When put into practice, green chemistry can:
- Prevent pollution at the source by making safer chemicals.
- Reduce or eliminate the use of toxic chemicals—which protects workers, consumers, and the environment.
- Reduce energy and material use, while increasing use of renewable materials.
We've created resources to help educators, schools, and academic and corporate researchers integrate green chemistry concepts into K-12 and higher education.
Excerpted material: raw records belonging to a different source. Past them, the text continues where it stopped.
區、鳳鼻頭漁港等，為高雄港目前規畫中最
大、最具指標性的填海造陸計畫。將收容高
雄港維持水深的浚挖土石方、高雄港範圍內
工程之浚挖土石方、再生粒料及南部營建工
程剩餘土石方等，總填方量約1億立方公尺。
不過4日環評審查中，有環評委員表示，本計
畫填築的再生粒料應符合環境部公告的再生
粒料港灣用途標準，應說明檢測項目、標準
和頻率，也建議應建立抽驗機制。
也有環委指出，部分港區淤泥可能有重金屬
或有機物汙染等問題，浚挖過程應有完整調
We also provide free technical assistance for businesses that want to learn how to adopt safer products or processes into their work.
The 12 principles of green chemistry
The 12 principles of green chemistry are goals for chemists and manufacturers to consider when they create new chemicals or processes.
Learn about each principle by watching these short videos:
- Prevent waste
- Maximize atom economy
- Design less hazardous chemical syntheses
- Design safer chemicals and products
- Use safer solvents and auxiliaries
- Increase energy efficiency
- Use renewable feedstocks
- Avoid chemical derivatives
- Use catalysts, not stoichiometric reagents
- Design chemicals and products to degrade after use
- Analyze in real time to prevent pollution
- Minimize the potential for accidents
Examples of green chemistry innovations
Green chemistry has been used in a wide variety of products and processes.
Some manufacturers use supercritical carbon dioxide or water to remove caffeine from coffee beans. These decaffeination methods are much safer than solvents like benzene, which manufacturers used to use, or methylene chloride, which some manufacturers still use.
Packing peanuts made from starch
Packing peanuts made from starch are used as an alternative to polystyrene packing peanuts. Unlike polystyrene, which comes from oil, starch peanuts are made from renewable plant starch. Instead of going into the trash, starch peanuts can be composted after use. Starch is also much less hazardous than styrene.
Scientists can also copy natural processes to create new innovations, an approach called biomimicry. For example, researchers can study how mussels and barnacles attach to wet rocks in order to develop new, safer adhesives for surgery and other uses.